Stored records:
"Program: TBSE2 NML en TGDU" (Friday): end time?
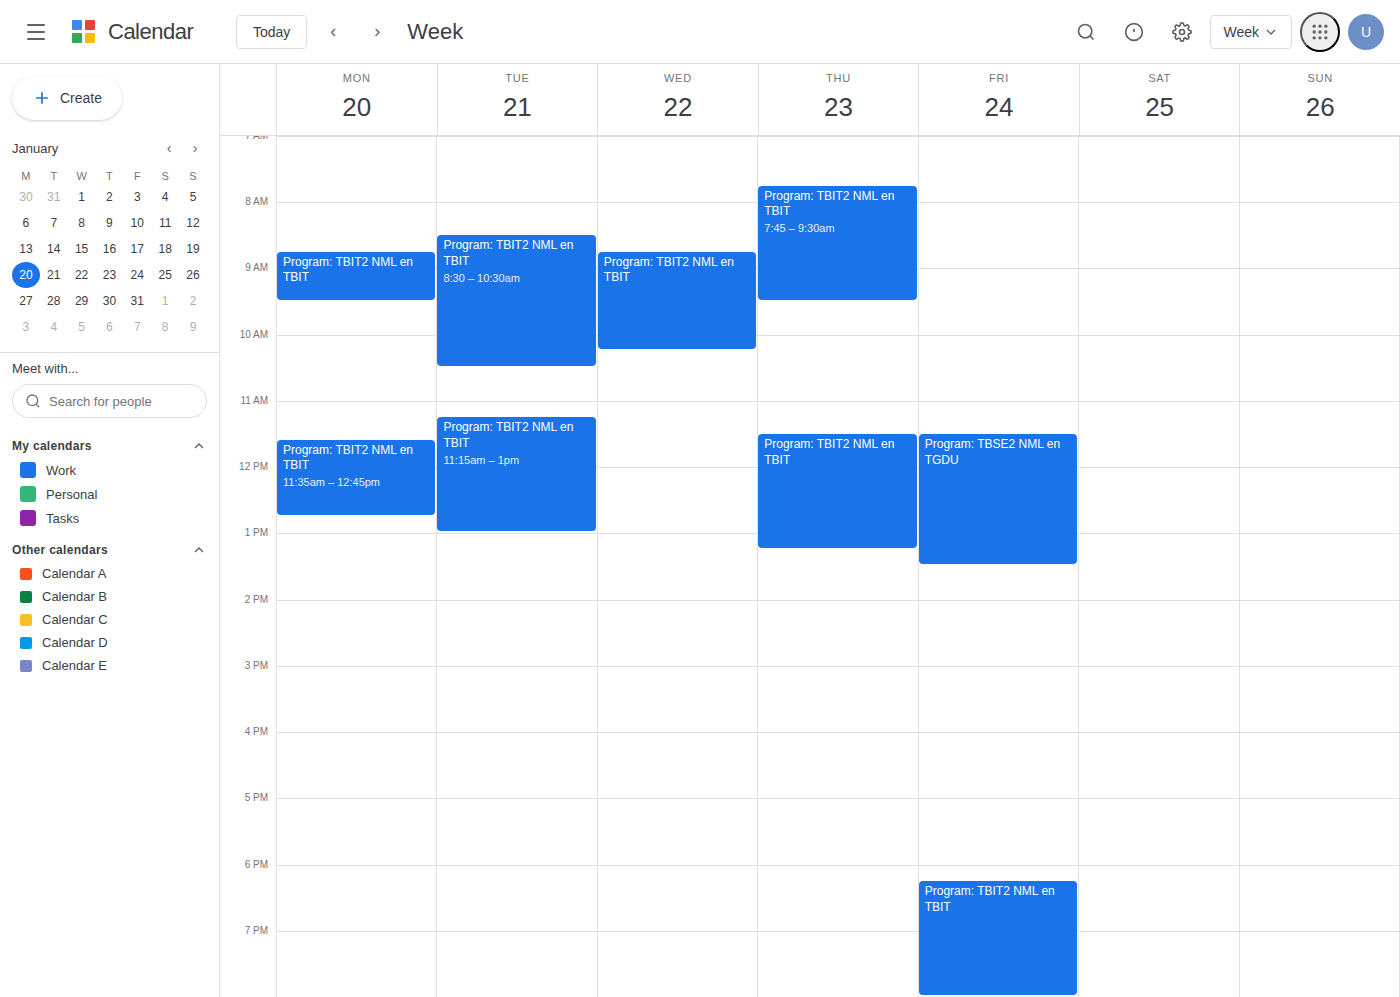
1:30 PM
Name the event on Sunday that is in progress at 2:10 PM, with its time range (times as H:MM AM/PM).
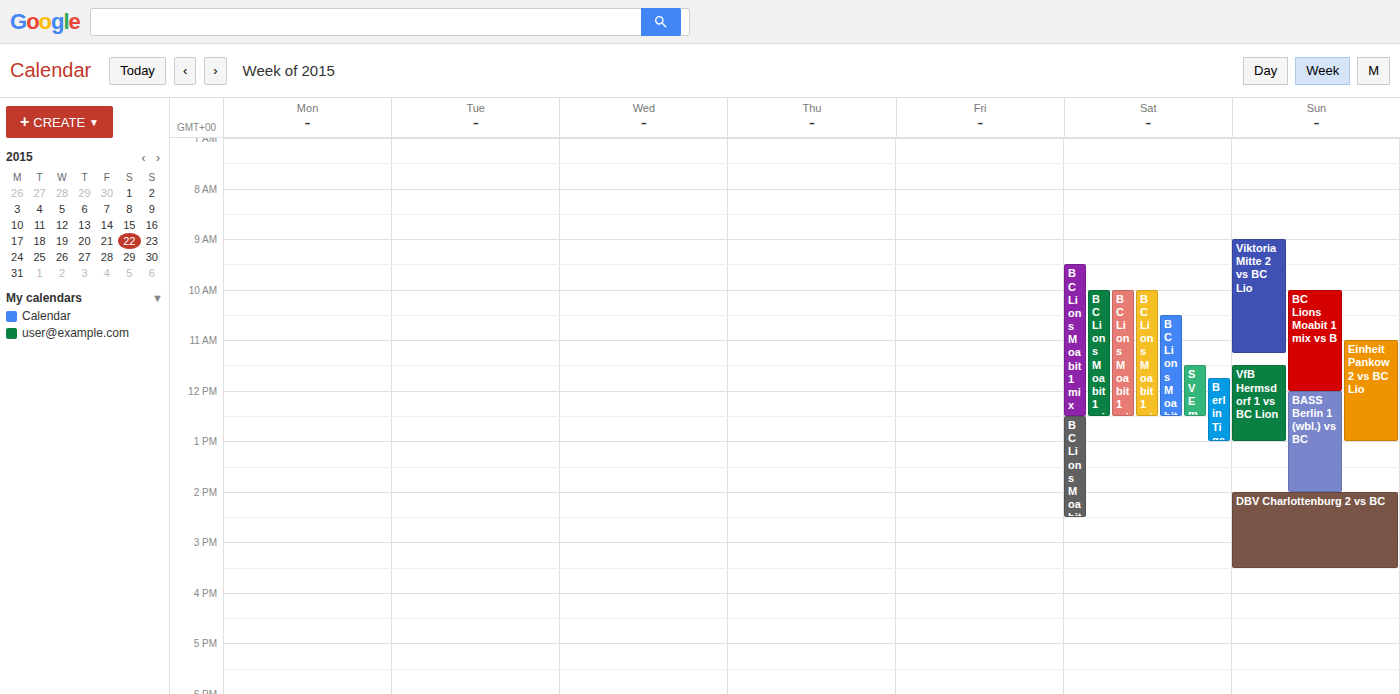
"DBV Charlottenburg 2 vs BC", 2:00 PM to 3:30 PM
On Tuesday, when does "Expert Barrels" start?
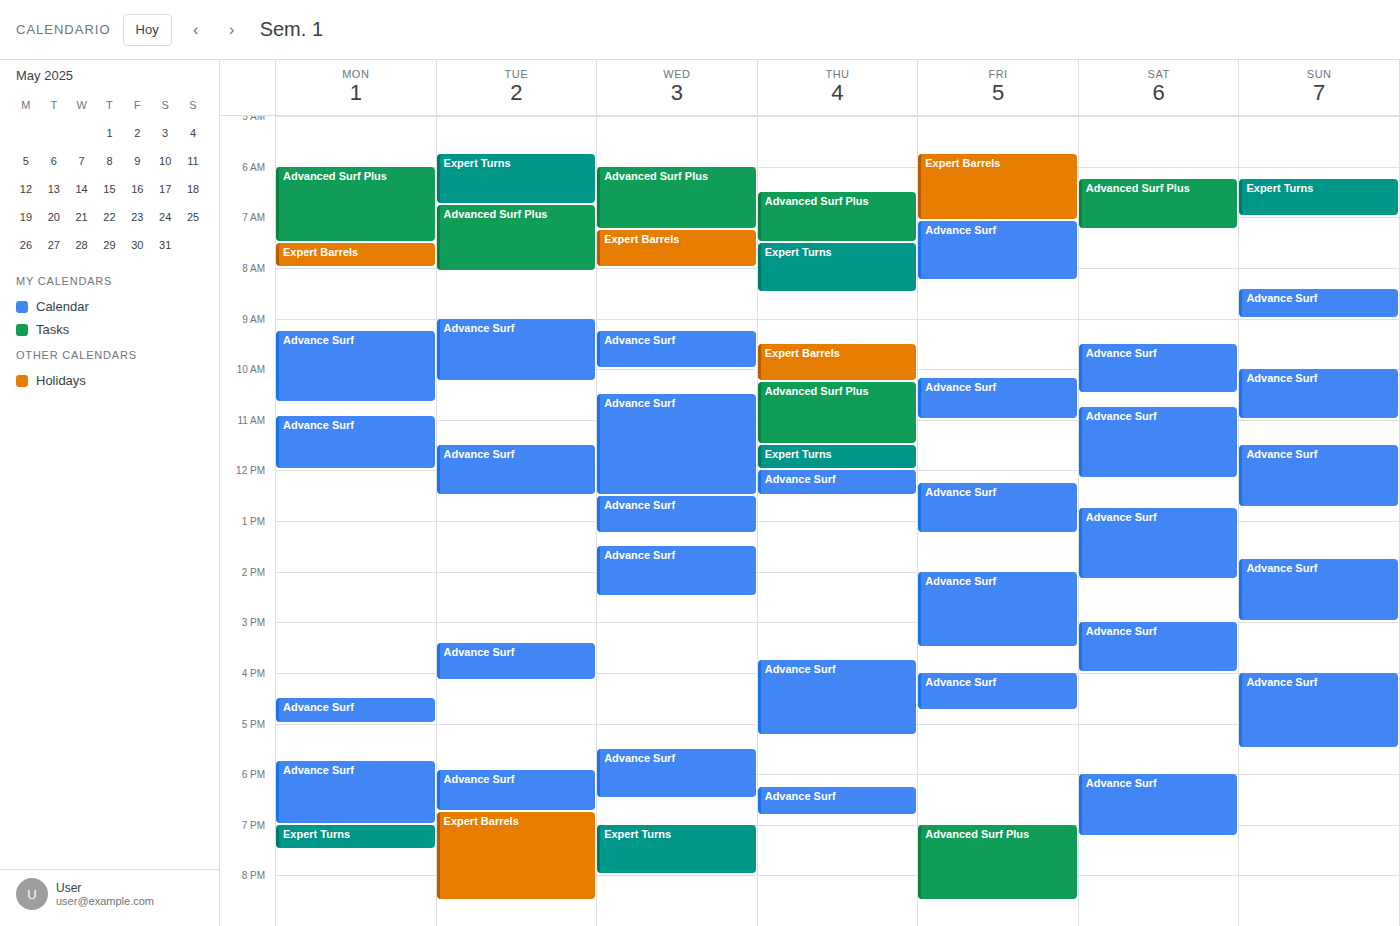
6:45 PM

__Objective__
Rewrite all the rows above, substituting "Thursday" for "Friday" and changing nothing else. Leave the pictures out.

__Correct result__
"Program: TBSE2 NML en TGDU" (Thursday): end time?
1:30 PM
Name the event on Sunday that is in progress at 2:10 PM, with its time range (times as H:MM AM/PM).
"DBV Charlottenburg 2 vs BC", 2:00 PM to 3:30 PM
On Tuesday, when does "Expert Barrels" start?
6:45 PM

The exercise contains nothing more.